Mi riferisco al vantaggio offerto agli studenti che si avvalgono dell’insegnamento di religione cattolica agli effetti della contabilizzazione dei crediti di cui giovarsi agli esami di maturità.
Mi soffermo un momento sul comunicato della consulta romana per la laicità delle istituzioni, cui molte associazioni, chiese protestanti, unione delle comunità ebraiche … hanno aderito.
Giustamente hanno fatto riferimento al concetto di laicità dello stato.
Manca però (a mio parere), anche in quel documento, il soggetto fondante la scuola: studenti e studentesse (persone che l’età, la situazione generale della scuola, che schiaccia anche gli insegnanti capaci e professionalmente decisi a mantenere la loro dignità, la situazione di tensione che si accompagna agli esami di maturità rendono contrattualmente deboli).
E allora mi permetta di tornare a costoro, costretti a subire un’ingiustizia senza potervisi opporre, anche per la ristrettezza estrema del tempo.

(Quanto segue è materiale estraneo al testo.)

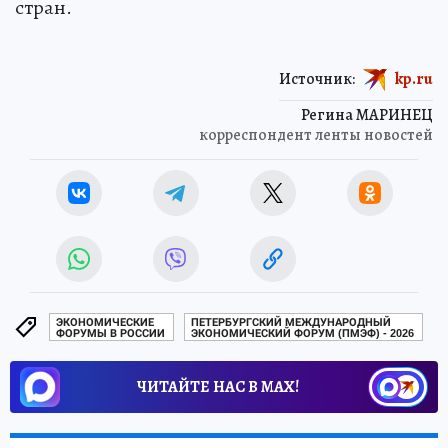
стран.
Источник:
kp.ru
Регина МАРИНЕЦ
корреспондент ленты новостей
ЭКОНОМИЧЕСКИЕ
ПЕТЕРБУРГСКИЙ МЕЖДУНАРОДНЫЙ
ФОРУМЫ В РОССИИ
ЭКОНОМИЧЕСКИЙ ФОРУМ (ПМЭФ) - 2026
ЧИТАЙТЕ НАС В МАХ!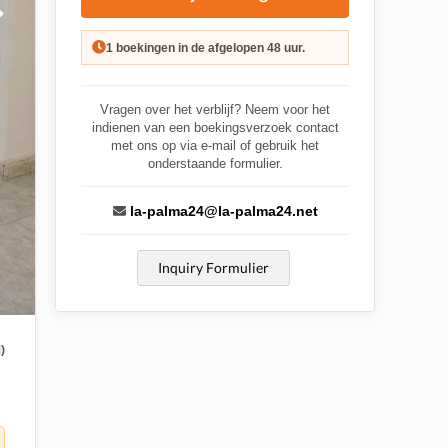
1 boekingen in de afgelopen 48 uur.
Vragen over het verblijf? Neem voor het
indienen van een boekingsverzoek contact
met ons op via e-mail of gebruik het
onderstaande formulier.
la-palma24@la-palma24.net
Inquiry Formulier
)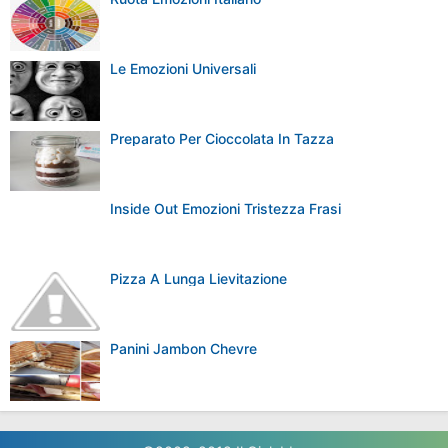
Kawaii Wikipedia
Disegno Cupcake Kawaii Con Cappio Colorato Da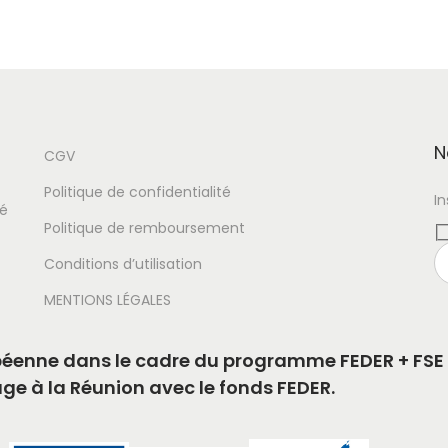
x
x
i
a
n
c
i
t
t
u
i
e
N
CGV
a
l
Politique de confidentialité
I
l
e
té
Politique de remboursement
é
s
t
t
Conditions d’utilisation
a
MENTIONS LÉGALES
i
:
t
1
ropéenne dans le cadre du programme FEDER + FSE 
9
age à la Réunion avec le fonds FEDER.
:
9
2
9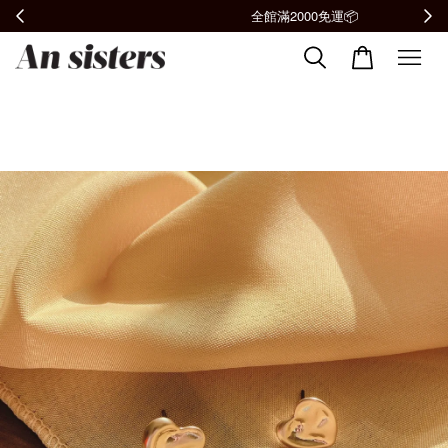
全館滿2000免運📦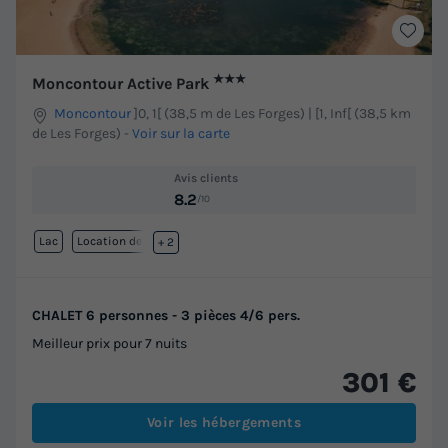
★★★
Moncontour Active Park
Moncontour
]0, 1[ (38,5 m de Les Forges) | [1, Inf[ (38,5 km
de Les Forges)
-
Voir sur la carte
Avis clients
8.2
/10
Lac
Location de vélos
+ 2
CHALET 6 personnes - 3 pièces 4/6 pers.
Meilleur prix pour 7 nuits
301 €
Voir les hébergements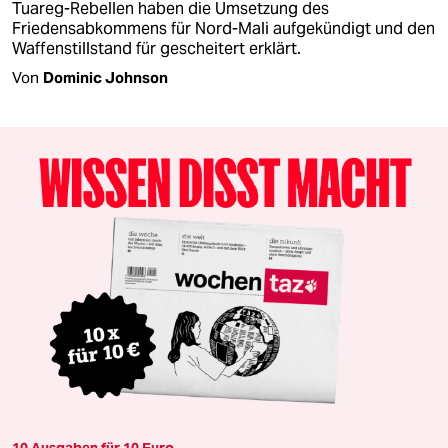
Tuareg-Rebellen haben die Umsetzung des
Friedensabkommens für Nord-Mali aufgekündigt und den
Waffenstillstand für gescheitert erklärt.
Von
Dominic Johnson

Le vittime in questo caso sono di due tipi:
coloro che dall’ingiustizia vengono penalizzati senza che sia loro concessa una pari opportunità che possa ristabilire un equilibrio (non esistono infatti attività alternative per i “non avvalentesi” dell’insegnamento di religione cattolica);
e coloro che – in nome di una scelta personale- si avvalgono e, senza averlo deciso e senza desiderarlo, sono costretti a godere di un privilegio.
A me sembra un incentivo alla cultura della sopraffazione che è il primo gradino per l’irresponsabilità nella conduzione della propria esistenza. Molti sono gli esempi dei danni che tale sordità irresponsabilità può produrre. Non occorre che ne scriva, basta leggere un qualsiasi quotidiano.
Digerire senza riflettere un’ingiustizia a diciotto anni può essere il primo passo per farsi produttori di ingiustizia da adulti ed è triste che un rappresentante istituzionale dello stato se ne faccia garante.